President John F. Kennedy was assassinated on November 22, 1963. American participation in the Vietnam War was then escalated. President Johnson declared a War on Poverty on January 8, 1964.
Neil Armstrong was the first man to walk on the moon on July 21, 1969 as part of the Apollo 11 mission.
The Berlin Wall was erected on August 13, 1961 and was a real and symbolic divider of Berlin and Europe until November 9, 1989. Eastern European revolutions began in 1989 that led to self-rule democracies. The Soviet Union was dissolved in 1991. The European Union launched the Euro as its currency on January 1, 1999.
Since the 1950s, the U.S. was a major participant in the Korean War, the Vietnam War, and the Gulf War; regime change in Iran, Iraq, Afghanistan, and other nations; as well as launched a worldwide War on Terror that included the use of drones. 911 was on September 11, 2001 when almost 3,000 people lost their lives on U.S. soil.

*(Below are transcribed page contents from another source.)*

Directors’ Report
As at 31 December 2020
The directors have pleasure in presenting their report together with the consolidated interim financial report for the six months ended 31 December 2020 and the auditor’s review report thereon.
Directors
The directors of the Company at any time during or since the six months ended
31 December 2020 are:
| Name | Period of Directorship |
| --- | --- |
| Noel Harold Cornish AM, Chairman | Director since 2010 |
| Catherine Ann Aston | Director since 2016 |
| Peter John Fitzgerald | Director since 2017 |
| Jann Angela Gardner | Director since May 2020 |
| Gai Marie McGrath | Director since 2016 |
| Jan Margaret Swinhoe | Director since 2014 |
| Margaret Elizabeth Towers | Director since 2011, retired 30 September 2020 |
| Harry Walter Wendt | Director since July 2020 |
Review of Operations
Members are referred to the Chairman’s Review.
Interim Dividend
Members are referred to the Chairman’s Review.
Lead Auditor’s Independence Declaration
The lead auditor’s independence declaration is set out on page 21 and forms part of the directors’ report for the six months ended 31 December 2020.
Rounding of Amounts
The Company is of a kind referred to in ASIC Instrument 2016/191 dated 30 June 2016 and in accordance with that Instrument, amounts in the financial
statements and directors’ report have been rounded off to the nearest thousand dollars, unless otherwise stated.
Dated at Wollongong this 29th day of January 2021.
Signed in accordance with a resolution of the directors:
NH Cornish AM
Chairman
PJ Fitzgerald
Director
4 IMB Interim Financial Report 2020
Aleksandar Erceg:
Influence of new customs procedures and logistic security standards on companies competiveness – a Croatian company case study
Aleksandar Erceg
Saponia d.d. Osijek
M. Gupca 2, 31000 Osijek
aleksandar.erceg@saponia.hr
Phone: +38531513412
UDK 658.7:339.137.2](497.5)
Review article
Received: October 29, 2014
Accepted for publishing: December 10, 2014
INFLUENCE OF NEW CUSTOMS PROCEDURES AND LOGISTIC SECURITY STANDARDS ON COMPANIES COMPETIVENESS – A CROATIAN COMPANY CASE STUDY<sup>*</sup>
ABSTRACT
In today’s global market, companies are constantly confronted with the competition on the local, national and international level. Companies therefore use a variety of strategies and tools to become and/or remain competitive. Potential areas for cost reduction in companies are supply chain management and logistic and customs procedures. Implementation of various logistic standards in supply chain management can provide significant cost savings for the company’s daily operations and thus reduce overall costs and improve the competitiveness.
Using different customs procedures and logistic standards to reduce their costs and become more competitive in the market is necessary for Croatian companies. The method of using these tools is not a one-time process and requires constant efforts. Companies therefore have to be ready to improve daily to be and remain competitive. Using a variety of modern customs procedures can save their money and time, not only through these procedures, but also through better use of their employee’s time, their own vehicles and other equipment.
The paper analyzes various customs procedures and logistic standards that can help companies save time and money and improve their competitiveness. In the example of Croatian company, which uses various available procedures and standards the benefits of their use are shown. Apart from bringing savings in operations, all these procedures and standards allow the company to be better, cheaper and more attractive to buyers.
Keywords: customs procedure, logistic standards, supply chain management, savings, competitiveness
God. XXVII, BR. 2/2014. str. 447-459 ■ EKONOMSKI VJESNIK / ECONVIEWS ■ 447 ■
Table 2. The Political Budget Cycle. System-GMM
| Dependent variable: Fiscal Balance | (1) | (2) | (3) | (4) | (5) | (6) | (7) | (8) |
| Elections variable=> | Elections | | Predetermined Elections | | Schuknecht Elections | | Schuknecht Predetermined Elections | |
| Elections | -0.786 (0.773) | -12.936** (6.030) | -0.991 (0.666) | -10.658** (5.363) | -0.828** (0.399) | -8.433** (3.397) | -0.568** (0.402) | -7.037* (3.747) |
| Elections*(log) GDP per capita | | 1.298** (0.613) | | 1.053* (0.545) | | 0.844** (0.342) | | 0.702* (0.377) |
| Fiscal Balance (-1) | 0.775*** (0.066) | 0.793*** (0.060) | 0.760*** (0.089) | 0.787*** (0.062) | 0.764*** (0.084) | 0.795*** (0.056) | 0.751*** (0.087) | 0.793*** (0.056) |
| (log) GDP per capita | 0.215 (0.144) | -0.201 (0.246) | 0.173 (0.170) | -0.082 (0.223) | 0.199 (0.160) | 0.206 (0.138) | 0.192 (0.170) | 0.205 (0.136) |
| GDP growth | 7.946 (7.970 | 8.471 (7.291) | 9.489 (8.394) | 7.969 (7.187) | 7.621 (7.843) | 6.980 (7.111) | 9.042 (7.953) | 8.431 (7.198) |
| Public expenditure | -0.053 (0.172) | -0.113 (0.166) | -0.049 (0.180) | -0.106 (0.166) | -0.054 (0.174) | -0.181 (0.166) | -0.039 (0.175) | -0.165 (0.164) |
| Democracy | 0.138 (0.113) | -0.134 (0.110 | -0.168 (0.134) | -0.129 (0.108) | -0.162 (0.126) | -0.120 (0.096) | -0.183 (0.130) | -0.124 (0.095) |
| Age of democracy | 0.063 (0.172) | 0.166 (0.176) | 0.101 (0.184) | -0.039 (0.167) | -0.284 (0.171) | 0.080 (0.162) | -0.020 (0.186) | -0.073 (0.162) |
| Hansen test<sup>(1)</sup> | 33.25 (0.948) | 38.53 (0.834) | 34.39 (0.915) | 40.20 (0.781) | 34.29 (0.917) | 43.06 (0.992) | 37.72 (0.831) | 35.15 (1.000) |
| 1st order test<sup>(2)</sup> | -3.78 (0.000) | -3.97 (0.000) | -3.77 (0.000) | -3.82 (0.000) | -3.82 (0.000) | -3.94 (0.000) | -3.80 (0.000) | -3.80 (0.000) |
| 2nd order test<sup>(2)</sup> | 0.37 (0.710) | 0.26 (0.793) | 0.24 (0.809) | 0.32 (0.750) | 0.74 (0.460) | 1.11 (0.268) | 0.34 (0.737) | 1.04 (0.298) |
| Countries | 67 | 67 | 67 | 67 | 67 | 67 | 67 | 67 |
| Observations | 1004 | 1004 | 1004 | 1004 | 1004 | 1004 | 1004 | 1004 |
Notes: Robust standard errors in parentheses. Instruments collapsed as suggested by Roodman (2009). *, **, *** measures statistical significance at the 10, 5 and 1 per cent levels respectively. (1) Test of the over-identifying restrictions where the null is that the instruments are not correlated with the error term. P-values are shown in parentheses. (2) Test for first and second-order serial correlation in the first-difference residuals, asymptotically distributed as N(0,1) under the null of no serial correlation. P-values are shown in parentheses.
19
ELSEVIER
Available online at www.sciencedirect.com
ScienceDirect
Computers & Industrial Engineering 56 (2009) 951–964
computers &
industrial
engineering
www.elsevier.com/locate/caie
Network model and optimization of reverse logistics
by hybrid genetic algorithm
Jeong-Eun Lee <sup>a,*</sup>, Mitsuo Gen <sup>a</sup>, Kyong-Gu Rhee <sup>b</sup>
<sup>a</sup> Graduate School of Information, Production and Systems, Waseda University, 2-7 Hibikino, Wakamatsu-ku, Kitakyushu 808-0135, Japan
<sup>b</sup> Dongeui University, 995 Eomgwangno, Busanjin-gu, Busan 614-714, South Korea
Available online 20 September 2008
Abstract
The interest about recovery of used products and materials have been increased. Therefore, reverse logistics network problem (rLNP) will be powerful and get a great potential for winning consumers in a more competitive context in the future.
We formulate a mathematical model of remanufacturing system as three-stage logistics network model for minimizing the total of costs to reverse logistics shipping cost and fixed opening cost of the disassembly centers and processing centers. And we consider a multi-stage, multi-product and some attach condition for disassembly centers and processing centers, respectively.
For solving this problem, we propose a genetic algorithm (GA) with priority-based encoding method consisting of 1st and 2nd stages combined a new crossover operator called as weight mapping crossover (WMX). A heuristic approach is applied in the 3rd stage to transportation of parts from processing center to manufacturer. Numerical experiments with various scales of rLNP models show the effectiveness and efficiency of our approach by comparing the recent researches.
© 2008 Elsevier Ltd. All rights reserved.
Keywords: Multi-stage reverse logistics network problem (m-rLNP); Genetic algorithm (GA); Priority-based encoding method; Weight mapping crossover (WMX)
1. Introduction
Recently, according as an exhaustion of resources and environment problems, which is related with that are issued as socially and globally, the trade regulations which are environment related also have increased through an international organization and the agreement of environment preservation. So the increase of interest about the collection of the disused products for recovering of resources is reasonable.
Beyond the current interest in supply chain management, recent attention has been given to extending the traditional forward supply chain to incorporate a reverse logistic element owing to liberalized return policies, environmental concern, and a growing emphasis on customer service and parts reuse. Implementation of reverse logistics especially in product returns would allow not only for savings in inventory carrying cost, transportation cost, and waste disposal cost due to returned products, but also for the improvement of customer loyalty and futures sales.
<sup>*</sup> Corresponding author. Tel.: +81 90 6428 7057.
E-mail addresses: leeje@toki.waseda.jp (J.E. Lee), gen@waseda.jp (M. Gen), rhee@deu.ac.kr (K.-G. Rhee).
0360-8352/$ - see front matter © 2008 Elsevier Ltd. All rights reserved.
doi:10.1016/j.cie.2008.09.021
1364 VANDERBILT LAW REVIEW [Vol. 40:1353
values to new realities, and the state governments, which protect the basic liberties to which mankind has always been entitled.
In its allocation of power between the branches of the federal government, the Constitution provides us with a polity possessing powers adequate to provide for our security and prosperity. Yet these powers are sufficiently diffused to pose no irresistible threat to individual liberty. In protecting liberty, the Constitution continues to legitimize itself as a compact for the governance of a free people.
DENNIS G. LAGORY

In quick response to the September 11th attacks, The US PATRIOT Act of 2001 was signed into law by President George W. Bush on October 26, 2001 after a two-day review and passage in the U.S. Congress. The Patriot Act rolled back many personal freedoms. It was supposed to be a temporary act, but most of its provisions have been made permanent.
The Arab Spring began in Tunisia on December 18, 2010 and spread throughout the Middle East and north Africa. It spread from country to country, removing dictators and inspiring democratic reform through peaceful protest, resistance, armed violence, and civil war.
The Syrian civil war began on March 15, 2011. There are now two million Syrian refugees who fled to neighboring countries, more than four million refugees in Syria itself, over 100,000 deaths in the two-year civil war, including 1,400 deaths in the Damascus suburbs by a chemical weapons attack using sarin gas on August 21, 2013.